Texto dado:
***
Leí en cierta ocasión la anécdota que se contaba de un profesor universitario que, antes de meterse en complicadas fórmulas matemáticas, escribió en la pizarra de la clase de los alumnos de primero de la rama de matemáticas lo siguiente: 9×1=9. 9×2=18. 9×3=27. 9×4=36. 9×5=45. 9×6=54. 9×7=63. 9×8=72. 9×9=81. 9×10=91. Toda la clase estalló en una carcajada. “¿De qué se ríen ustedes?” preguntó el profesor. “Ha escrito usted que 9×10=91”, le respondió un alumno desde la primera fila del aula. “Bueno, ustedes me critican y se ríen de mí por haberme equivocado en un dato. Sin embargo, no han tenido en cuenta que en una serie de diez he acertado en nueve”. “Lo lógico hubiera sido que yo hubiera recibido una felicitación por mis nueve aciertos y no la estruendosa carcajada por un error”.
Lo que le pasó al profesor de matemáticas se repite con mucha frecuencia en la vida corriente de cada uno de nosotros, incluidos aquellos que tienen mayores responsabilidades en sus oficios, en sus dedicaciones o en sus vivencias. Estamos mucho más predispuestos a censurar los errores que a aplaudir los aciertos. Y en esa tesitura se ha visto envuelto el Rey Juan Carlos I.
***
Datos por examinar:
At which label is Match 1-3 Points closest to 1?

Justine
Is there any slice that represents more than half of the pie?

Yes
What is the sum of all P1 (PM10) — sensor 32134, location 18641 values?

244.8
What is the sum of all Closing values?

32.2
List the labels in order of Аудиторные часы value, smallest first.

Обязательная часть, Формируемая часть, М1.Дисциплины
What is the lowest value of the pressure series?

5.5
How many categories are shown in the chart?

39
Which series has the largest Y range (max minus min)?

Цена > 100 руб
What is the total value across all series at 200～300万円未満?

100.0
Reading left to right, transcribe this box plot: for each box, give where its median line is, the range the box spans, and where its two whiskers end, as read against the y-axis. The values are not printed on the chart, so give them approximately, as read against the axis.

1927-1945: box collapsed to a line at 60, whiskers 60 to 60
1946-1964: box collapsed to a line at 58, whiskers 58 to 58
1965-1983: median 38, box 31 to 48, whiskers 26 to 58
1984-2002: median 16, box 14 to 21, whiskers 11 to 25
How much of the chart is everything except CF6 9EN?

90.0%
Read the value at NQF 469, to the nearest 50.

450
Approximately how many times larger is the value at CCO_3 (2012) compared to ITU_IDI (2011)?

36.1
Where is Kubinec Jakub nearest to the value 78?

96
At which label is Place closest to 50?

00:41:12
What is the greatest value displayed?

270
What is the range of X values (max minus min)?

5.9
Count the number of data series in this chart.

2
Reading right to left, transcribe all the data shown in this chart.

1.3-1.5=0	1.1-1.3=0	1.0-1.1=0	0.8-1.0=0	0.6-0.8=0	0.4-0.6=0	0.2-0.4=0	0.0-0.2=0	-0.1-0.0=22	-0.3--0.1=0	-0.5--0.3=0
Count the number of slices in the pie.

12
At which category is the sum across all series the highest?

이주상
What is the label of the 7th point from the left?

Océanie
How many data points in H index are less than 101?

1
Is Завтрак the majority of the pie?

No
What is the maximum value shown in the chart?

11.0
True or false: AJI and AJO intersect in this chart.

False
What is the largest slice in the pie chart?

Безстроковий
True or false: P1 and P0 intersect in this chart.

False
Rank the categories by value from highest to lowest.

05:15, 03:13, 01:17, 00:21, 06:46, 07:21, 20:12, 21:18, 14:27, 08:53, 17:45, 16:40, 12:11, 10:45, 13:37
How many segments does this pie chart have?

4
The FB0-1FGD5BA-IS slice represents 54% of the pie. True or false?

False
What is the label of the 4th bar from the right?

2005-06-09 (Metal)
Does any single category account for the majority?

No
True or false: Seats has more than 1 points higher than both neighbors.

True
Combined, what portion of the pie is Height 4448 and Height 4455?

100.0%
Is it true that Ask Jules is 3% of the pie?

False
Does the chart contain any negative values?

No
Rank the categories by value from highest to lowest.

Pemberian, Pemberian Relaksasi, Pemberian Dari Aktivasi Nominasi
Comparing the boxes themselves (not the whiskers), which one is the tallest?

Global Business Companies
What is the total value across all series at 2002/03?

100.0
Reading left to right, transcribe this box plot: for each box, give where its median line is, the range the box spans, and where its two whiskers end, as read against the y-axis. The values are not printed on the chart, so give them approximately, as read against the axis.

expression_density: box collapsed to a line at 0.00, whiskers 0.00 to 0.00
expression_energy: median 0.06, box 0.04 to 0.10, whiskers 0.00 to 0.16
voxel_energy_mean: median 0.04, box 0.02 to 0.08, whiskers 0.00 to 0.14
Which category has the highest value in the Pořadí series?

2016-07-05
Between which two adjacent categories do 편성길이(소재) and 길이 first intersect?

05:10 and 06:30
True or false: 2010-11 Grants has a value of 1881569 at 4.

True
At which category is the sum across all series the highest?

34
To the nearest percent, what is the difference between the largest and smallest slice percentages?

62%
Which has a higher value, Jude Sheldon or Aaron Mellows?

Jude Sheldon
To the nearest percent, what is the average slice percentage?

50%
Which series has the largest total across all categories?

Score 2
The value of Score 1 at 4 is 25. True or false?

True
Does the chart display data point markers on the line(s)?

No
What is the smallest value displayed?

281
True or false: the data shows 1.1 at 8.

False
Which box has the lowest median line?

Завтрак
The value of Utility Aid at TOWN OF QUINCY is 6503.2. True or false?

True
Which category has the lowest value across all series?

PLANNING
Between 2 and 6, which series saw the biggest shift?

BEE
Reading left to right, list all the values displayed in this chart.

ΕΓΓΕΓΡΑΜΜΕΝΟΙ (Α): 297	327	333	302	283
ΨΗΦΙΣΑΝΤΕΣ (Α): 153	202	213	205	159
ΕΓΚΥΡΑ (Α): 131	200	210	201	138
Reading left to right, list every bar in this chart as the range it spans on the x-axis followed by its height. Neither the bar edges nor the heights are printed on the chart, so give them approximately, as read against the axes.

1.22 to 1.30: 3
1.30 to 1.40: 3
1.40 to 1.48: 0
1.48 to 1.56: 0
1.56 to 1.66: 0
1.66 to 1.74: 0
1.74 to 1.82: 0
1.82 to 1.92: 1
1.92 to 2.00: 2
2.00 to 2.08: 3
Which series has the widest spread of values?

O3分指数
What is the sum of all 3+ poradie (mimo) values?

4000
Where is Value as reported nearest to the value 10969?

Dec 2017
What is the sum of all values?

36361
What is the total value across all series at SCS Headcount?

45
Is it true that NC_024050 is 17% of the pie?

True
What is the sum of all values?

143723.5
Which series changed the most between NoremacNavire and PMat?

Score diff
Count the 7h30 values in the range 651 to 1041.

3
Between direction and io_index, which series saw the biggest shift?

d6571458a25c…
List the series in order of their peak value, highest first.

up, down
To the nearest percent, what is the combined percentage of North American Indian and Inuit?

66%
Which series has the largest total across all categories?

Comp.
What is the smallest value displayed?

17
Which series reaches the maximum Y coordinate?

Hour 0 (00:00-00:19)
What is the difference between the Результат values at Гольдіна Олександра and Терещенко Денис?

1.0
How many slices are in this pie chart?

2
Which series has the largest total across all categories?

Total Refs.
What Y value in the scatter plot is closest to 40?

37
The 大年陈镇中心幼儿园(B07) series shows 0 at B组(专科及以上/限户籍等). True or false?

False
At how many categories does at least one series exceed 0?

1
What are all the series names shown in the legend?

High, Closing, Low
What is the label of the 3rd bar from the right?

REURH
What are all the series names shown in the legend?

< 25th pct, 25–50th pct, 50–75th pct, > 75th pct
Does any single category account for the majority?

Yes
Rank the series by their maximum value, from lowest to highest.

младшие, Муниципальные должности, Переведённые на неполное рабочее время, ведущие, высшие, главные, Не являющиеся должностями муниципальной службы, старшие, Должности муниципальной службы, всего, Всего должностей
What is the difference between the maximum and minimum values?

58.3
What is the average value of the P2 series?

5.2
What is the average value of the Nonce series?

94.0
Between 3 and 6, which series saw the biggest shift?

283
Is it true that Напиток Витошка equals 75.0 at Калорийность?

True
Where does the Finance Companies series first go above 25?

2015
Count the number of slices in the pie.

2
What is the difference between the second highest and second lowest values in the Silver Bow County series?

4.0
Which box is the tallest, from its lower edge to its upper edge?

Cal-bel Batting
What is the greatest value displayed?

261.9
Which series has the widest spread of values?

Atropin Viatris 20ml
***
Copia del texto sobre el profesor de matemáticas el fragmento que comienza con "Lo que le pasó" y continúa hasta "Juan Carlos I.", sin cambiar nada.

Lo que le pasó al profesor de matemáticas se repite con mucha frecuencia en la vida corriente de cada uno de nosotros, incluidos aquellos que tienen mayores responsabilidades en sus oficios, en sus dedicaciones o en sus vivencias. Estamos mucho más predispuestos a censurar los errores que a aplaudir los aciertos. Y en esa tesitura se ha visto envuelto el Rey Juan Carlos I.